I forgot to mention this, but iRex Technologies has released their source code and adaptations.
From talking with them at T-DOSE and FOSDEM, I have understood that they can use our community help in getting them to understand how to form a healthy win-win relationship with us. I hope the do-people of our community will contact them (for example at the various conferences) and guide them a little bit. I’m sure that this is learning for both sides: we need to understand how technology companies work and what they really need. They need to understand us and about our licensing ideas and ideals. Although I think with Nokia’s Maemo & OpenMoko at least the GNOME community seems to be getting it (like picking LGPL rather than GPL for libraries). Liking the GNOME platform myself, I’m of course biased.
My own personal guideline for this is: do they have the right intentions and are they just struggling to get there? Or do they have the intention to simply steal our work? There’s a huge difference in my opinion.

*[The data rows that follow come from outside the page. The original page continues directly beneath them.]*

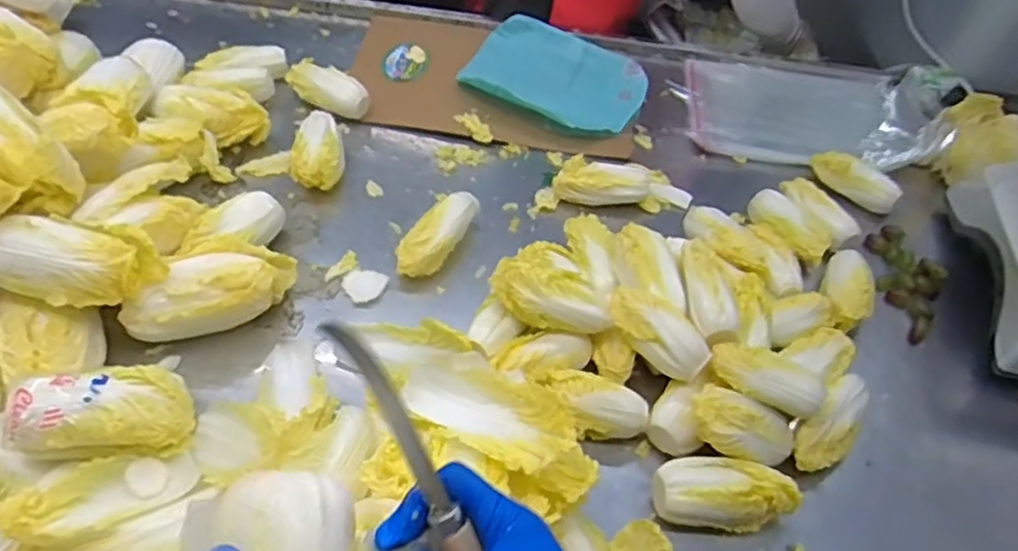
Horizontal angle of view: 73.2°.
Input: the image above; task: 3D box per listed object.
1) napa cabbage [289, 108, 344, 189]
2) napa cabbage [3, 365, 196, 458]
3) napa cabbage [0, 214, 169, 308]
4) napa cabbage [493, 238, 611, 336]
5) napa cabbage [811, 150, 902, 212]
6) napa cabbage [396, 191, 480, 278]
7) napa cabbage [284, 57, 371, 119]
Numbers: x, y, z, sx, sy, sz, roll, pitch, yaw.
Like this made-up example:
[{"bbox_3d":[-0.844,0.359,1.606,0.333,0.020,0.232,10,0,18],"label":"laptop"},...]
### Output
[{"bbox_3d":[-0.237,-0.155,0.855,0.060,0.058,0.115,-2,49,-8],"label":"napa cabbage"},{"bbox_3d":[-0.337,0.114,0.563,0.134,0.056,0.063,-6,50,-12],"label":"napa cabbage"},{"bbox_3d":[-0.395,-0.012,0.618,0.137,0.064,0.079,5,48,-2],"label":"napa cabbage"},{"bbox_3d":[0.042,0.017,0.672,0.121,0.050,0.064,11,48,3],"label":"napa cabbage"},{"bbox_3d":[0.448,-0.124,0.896,0.041,0.045,0.123,-28,57,-27],"label":"napa cabbage"},{"bbox_3d":[-0.083,-0.046,0.783,0.055,0.051,0.130,26,51,16],"label":"napa cabbage"},{"bbox_3d":[-0.257,-0.254,0.949,0.147,0.049,0.054,31,52,19],"label":"napa cabbage"}]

They had some legal struggles in the past it seems, which I think isn’t abnormal given that they are developing on top of a lot of new technology. It looks like they have the right intentions with our ideals, softwares and licensing. They have a real ePaper device that already and actually works. I’m sure they need quite a lot adaptations to our platforms and application software for the device itself. Why not show that the people who are involved with free software on desktop & mobile are a community of people who are serious with technology companies who want to support their own expertise by leveraging our softwares?

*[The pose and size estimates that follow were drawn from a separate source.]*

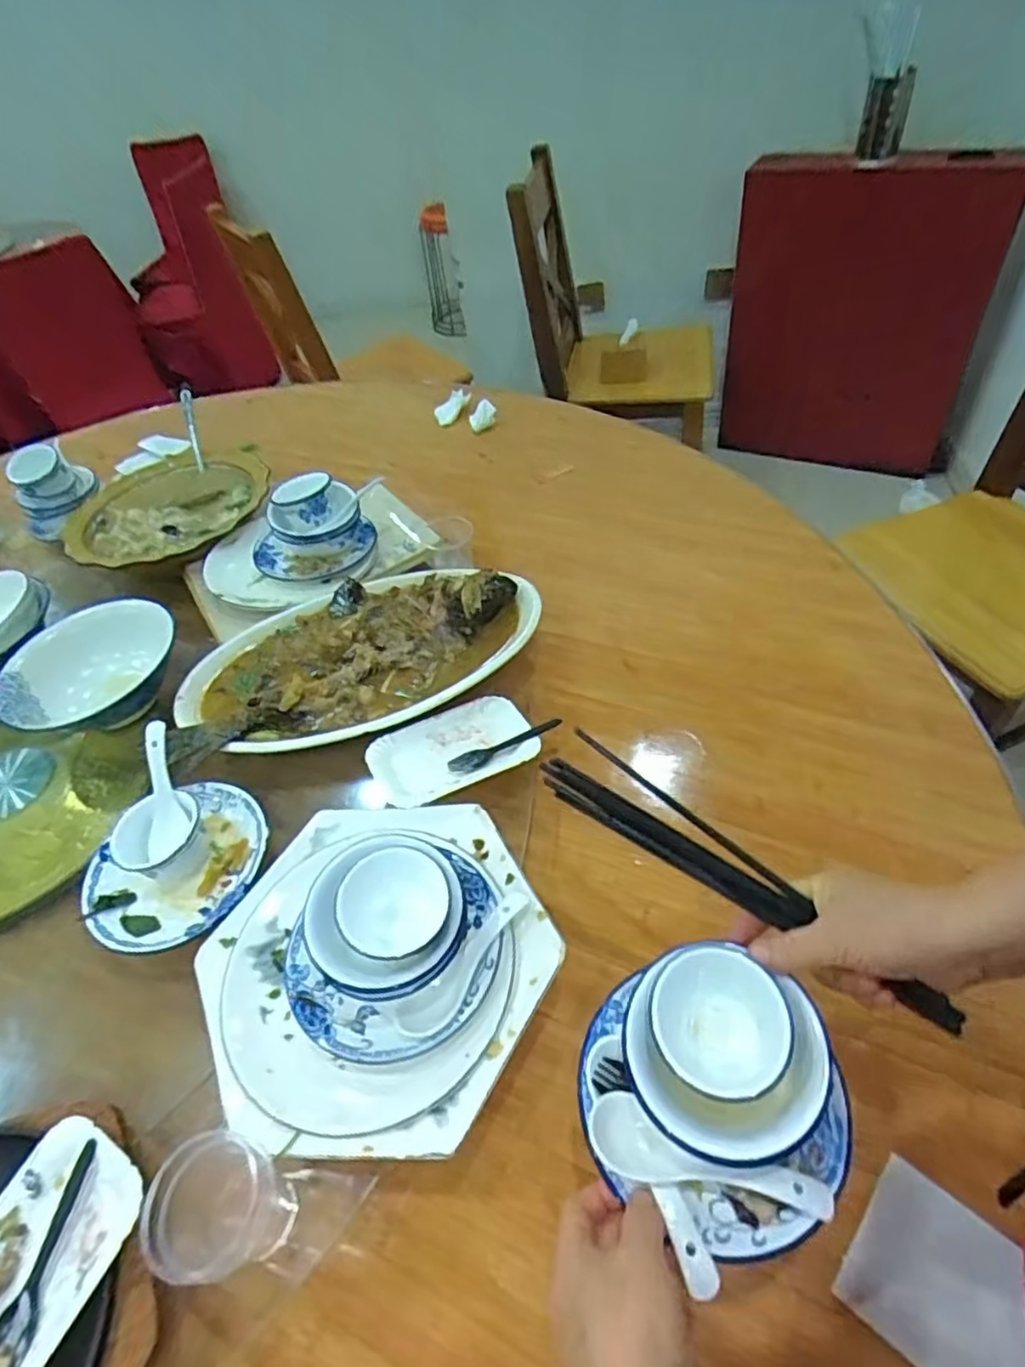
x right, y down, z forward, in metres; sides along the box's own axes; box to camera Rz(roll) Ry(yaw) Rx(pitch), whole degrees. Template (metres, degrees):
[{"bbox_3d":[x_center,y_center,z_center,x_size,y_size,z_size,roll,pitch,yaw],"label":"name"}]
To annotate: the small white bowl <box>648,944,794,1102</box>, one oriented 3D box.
[{"bbox_3d":[0.119,0.201,0.396,0.072,0.051,0.076,-5,48,5],"label":"small white bowl"}]

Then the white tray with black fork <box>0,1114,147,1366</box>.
[{"bbox_3d":[-0.301,0.363,0.411,0.095,0.018,0.153,18,54,23],"label":"white tray with black fork"}]

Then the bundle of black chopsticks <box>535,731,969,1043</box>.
[{"bbox_3d":[0.140,0.114,0.411,0.267,0.031,0.038,31,59,15],"label":"bundle of black chopsticks"}]

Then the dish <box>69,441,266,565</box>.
[{"bbox_3d":[-0.469,-0.249,0.917,0.260,0.034,0.227,-20,52,-11],"label":"dish"}]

These times are our slot, let’s not miss it again. In general: if you have ideals about software development: please think “do”, not just “talk”. At least that’s my opinion.
As medical technology gets more and more complex and health advice starts to be influenced by this you may find health info may be useful. Obviously though with medicine advancing like it is you’ll want to rely on your doctor’s expertise in medical technology more than any website, but a little extra info can’t hurt.